Take a long hard look at the reports, “Closing the Talent Gap: Attracting and Retaining Top-Third Graduates to Careers in Teaching” by McKinsey and Company, and “ Standing on the Shoulders of Giants, an American Agenda for Education Reform ,” by the National Center on Education and the Economy.

He needs to look at the “Yes We Can” campaigns in Mobile and Dothan and what they’ve done to boost public participation in education. He needs to look at the Rural School Partnership effort of the Community Foundation of the Ozarks and how it is helping bring good teachers to rural schools. He should learn about the Neighborhood School Centers program in Dayton, Ohio, and how inner-city schools are benefiting.

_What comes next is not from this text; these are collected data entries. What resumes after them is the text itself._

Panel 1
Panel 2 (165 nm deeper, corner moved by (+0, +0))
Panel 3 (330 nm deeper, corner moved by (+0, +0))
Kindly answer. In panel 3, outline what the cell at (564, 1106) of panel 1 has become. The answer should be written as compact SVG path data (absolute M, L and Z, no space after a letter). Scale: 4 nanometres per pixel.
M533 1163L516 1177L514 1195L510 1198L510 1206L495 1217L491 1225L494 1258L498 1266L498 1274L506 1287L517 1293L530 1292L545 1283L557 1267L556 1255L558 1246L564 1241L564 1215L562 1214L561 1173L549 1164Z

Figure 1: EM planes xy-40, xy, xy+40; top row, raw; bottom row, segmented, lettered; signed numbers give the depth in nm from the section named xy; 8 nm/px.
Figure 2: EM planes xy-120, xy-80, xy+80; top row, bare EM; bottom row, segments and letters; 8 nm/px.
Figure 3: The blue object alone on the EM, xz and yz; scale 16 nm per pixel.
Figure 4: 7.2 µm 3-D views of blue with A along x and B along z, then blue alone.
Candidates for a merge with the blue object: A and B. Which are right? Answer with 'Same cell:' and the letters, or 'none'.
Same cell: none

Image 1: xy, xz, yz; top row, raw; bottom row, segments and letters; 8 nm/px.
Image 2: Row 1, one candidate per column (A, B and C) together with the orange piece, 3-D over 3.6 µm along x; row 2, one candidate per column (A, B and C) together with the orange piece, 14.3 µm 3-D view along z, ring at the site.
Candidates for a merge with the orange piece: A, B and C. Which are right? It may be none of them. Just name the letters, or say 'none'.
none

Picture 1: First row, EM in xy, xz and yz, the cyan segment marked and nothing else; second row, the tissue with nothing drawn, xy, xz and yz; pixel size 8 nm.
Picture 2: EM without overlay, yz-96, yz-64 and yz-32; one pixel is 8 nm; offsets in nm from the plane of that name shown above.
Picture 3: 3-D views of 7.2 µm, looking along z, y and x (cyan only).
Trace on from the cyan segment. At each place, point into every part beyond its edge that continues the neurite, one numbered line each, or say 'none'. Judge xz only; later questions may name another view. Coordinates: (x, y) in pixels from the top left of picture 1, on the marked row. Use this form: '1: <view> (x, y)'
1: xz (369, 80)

Jim Williams and his staff at the Public Affairs Research Council of Alabama do a great job of school system assessment and giving communities an appraisal of how their schools perform. Governor Riley could help move this work to other locations.

The more than 700,000 public school students who have just started another school year need all the support they can get — not another legislative shootout where the only real measurement is which side “won.”